1950s england was the real england, what we have now is er, well, not very nice, and er, best left, asap
what is England? well some would say ' a small island situated in the North sea'
others - once a great empire on which the sun never set. Yet others a land continously conquered by others and resulting in a hybrid of peoples and traditions.
There is no one England - depends on what year and how you see it. So for jason the 1950 were the real england - but only for Jason not the rest of us.
England has for ever been re-inventing itself or rather having itself be re-invented by others. Watch any historical/aerchealogical show to see all the changes over the last thousand years.
Some would say the real england was the england of King Arthur and one day he will return!
The West Indian London populations who call England home - see it in their own perspective - the Irish see it quiet different again.
England is what England means to each of us individually - it only feels strange if it doesn't fit our personal view of it all.
Having been away from England for quite some time - I can still return and visit parts that are still the England of my view - my times - but the people are different and some of the cultures have changed and it's not necessarily exactly the same.
I would agree with the previous writer that 1950s England is probably something that was quite 'great' and is something that we all aspire to, even though I never experienced it and I have only read books about it or heard about it.

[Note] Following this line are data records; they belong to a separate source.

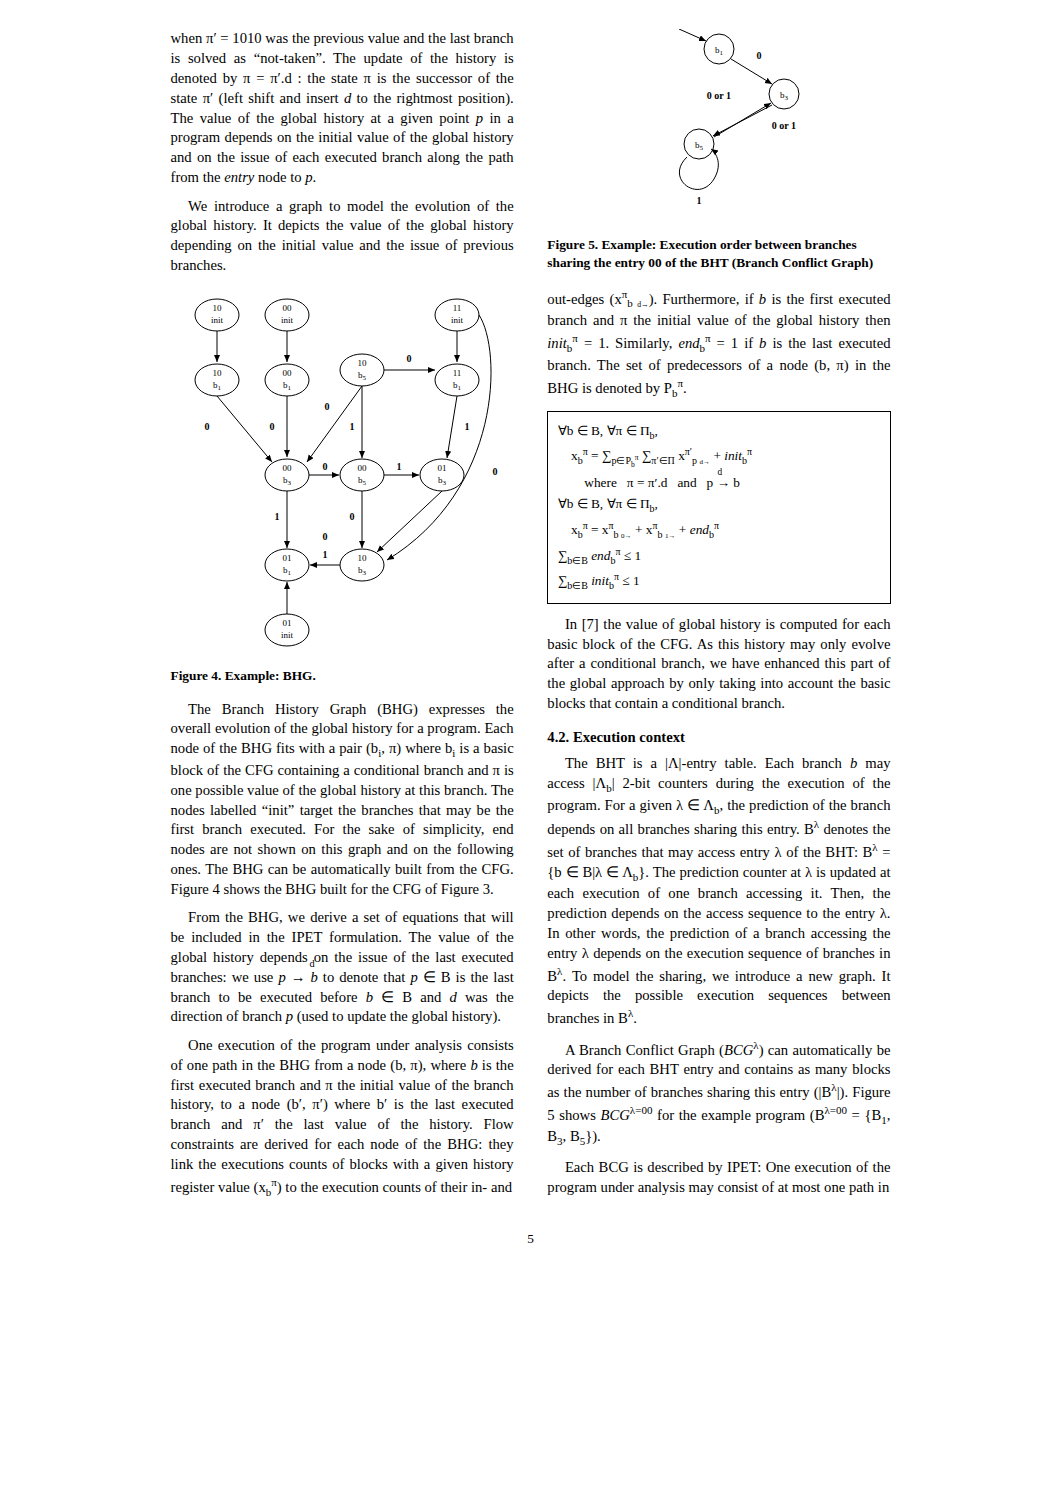when π′ = 1010 was the previous value and the last branch is solved as “not-taken”. The update of the history is denoted by π = π′.d : the state π is the successor of the state π′ (left shift and insert d to the rightmost position). The value of the global history at a given point p in a program depends on the initial value of the global history and on the issue of each executed branch along the path from the entry node to p.
We introduce a graph to model the evolution of the global history. It depicts the value of the global history depending on the initial value and the issue of previous branches.
10init 00init 11init 10b1 00b1 10b5 11b1 00b3 00b5 01b3 01b1 10b3 01init 0 0 0 0 1 0 1 1 0 1 0 0 1
Figure 4. Example: BHG.
The Branch History Graph (BHG) expresses the overall evolution of the global history for a program. Each node of the BHG fits with a pair (bi, π) where bi is a basic block of the CFG containing a conditional branch and π is one possible value of the global history at this branch. The nodes labelled “init” target the branches that may be the first branch executed. For the sake of simplicity, end nodes are not shown on this graph and on the following ones. The BHG can be automatically built from the CFG. Figure 4 shows the BHG built for the CFG of Figure 3.
From the BHG, we derive a set of equations that will be included in the IPET formulation. The value of the global history depends on the issue of the last executed branches: we use p d→ b to denote that p ∈ B is the last branch to be executed before b ∈ B and d was the direction of branch p (used to update the global history).
One execution of the program under analysis consists of one path in the BHG from a node (b, π), where b is the first executed branch and π the initial value of the branch history, to a node (b′, π′) where b′ is the last executed branch and π′ the last value of the history. Flow constraints are derived for each node of the BHG: they link the executions counts of blocks with a given history register value (xbπ) to the execution counts of their in- and
b1 b3 b5 0 0 or 1 0 or 1 1
Figure 5. Example: Execution order between branches sharing the entry 00 of the BHT (Branch Conflict Graph)
out-edges (xπb d→). Furthermore, if b is the first executed branch and π the initial value of the global history then initbπ = 1. Similarly, endbπ = 1 if b is the last executed branch. The set of predecessors of a node (b, π) in the BHG is denoted by Pbπ.
∀b ∈ B, ∀π ∈ Πb,
xbπ = ∑p∈Pbπ ∑π′∈Π xπ′p d→ + initbπ
where π = π′.d and p d→ b
∀b ∈ B, ∀π ∈ Πb,
xbπ = xπb 0→ + xπb 1→ + endbπ
∑b∈B endbπ ≤ 1
∑b∈B initbπ ≤ 1
In [7] the value of global history is computed for each basic block of the CFG. As this history may only evolve after a conditional branch, we have enhanced this part of the global approach by only taking into account the basic blocks that contain a conditional branch.
4.2. Execution context
The BHT is a |Λ|-entry table. Each branch b may access |Λb| 2-bit counters during the execution of the program. For a given λ ∈ Λb, the prediction of the branch depends on all branches sharing this entry. Bλ denotes the set of branches that may access entry λ of the BHT: Bλ = {b ∈ B|λ ∈ Λb}. The prediction counter at λ is updated at each execution of one branch accessing it. Then, the prediction depends on the access sequence to the entry λ. In other words, the prediction of a branch accessing the entry λ depends on the execution sequence of branches in Bλ. To model the sharing, we introduce a new graph. It depicts the possible execution sequences between branches in Bλ.
A Branch Conflict Graph (BCGλ) can automatically be derived for each BHT entry and contains as many blocks as the number of branches sharing this entry (|Bλ|). Figure 5 shows BCGλ=00 for the example program (Bλ=00 = {B1, B3, B5}).
Each BCG is described by IPET: One execution of the program under analysis may consist of at most one path in
5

It is quite strange that now we seem to have lost the sense of being responsible for our own country, that we leave it to someone else.
The problem at the moment is we have too many large organisations and in a large body everything comes down to the lowest common denominator. That it the lowest possible effort takes place to meet the requirements of superiors. No one is prepared to do any more than they are forced to do and that is a big problem. I doubt if we can really call our country 'great' anymore.
Rod White wrote:
"I would agree with the previous writer that 1950s England is probably something that was quite 'great' and is something that we all aspire to, even though I never experienced it and I have only read books about it or heard about it."
History suggests England in the 1950s was deferent, racist, discriminated against women, had a strong sense of community, it was safe to leave your front door open, child abuse was not talked about, divorce was shameful, smoking was popular and harmless, seat belts were not compulsory.
I'm pretty sure you mean you would aspire to a stronger sense of community. Perhaps you aspire to divorce being more difficult or perhaps to the freedom of not being required by law to wear a seat belt. Perhaps to a time when smoking will be made harmless and will become universally socially acceptable.
My point is we can't so easily talk about "what we all aspire to". How do we then create a future we will have to share with one another? Through politics? Through reaching a consensus? Through letting 'human nature' takes its course?